The fossil record also presents a blurrier history than today's yearly records of species counts. Sparse examples of a species may be distributed across millions of years of fossil history, the researchers wrote, while modern surveys provide dense samples over short periods of time. And even the best source of modern data — the International Union for the Conservation of Nature Red List of threatened and endangered species — has catalogued the conservation status of less than 2.7 percent of the 1.9 million named species out there.
The researchers worked to combine these two sources of data, Ferrer said, taking a conservative approach to filling in gaps and estimating future directions. They found that the overall rate of extinction is, in fact, between three to 80 times higher than non-mass extinction rates. Most likely, species are going extinct three to 12 times faster than would be expected if there were no crisis, Ferrer said.

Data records

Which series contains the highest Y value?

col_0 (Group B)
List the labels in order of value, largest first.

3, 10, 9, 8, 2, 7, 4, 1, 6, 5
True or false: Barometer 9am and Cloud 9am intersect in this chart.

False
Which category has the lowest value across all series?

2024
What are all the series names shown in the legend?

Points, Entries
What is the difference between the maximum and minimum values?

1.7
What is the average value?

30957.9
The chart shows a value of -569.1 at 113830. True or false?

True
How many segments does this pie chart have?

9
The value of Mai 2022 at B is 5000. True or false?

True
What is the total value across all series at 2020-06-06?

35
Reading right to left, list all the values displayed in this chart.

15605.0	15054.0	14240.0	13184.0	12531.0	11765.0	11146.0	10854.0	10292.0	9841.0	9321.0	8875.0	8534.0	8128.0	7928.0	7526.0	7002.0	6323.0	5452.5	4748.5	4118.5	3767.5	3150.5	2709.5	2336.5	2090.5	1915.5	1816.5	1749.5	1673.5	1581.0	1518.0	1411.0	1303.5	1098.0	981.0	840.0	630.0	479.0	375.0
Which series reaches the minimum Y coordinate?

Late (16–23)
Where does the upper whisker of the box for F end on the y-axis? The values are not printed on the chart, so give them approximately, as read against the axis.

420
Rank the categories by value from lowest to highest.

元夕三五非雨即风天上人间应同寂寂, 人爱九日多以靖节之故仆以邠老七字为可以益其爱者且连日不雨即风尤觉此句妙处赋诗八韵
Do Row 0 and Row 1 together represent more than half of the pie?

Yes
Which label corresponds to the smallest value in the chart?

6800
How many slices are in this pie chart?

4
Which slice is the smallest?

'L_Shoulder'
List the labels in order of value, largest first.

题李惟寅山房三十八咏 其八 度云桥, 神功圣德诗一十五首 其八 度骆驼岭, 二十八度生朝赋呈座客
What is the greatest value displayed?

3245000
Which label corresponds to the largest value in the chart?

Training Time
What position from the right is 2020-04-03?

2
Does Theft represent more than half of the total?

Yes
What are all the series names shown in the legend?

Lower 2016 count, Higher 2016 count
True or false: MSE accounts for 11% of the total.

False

**Problem to work on:** In the passage on extinction rates, condense the paragraph beginning "The researchers worked to combine" into a short bulleted list that keeps its main facts. The entries play no part in what you are asked to do.

**Exercise result:**
- The researchers combined the two data sources, using a conservative approach to fill gaps and estimate future directions.
- The overall extinction rate is between three and 80 times higher than non-mass extinction rates.
- Species are most likely going extinct three to 12 times faster than expected without a crisis.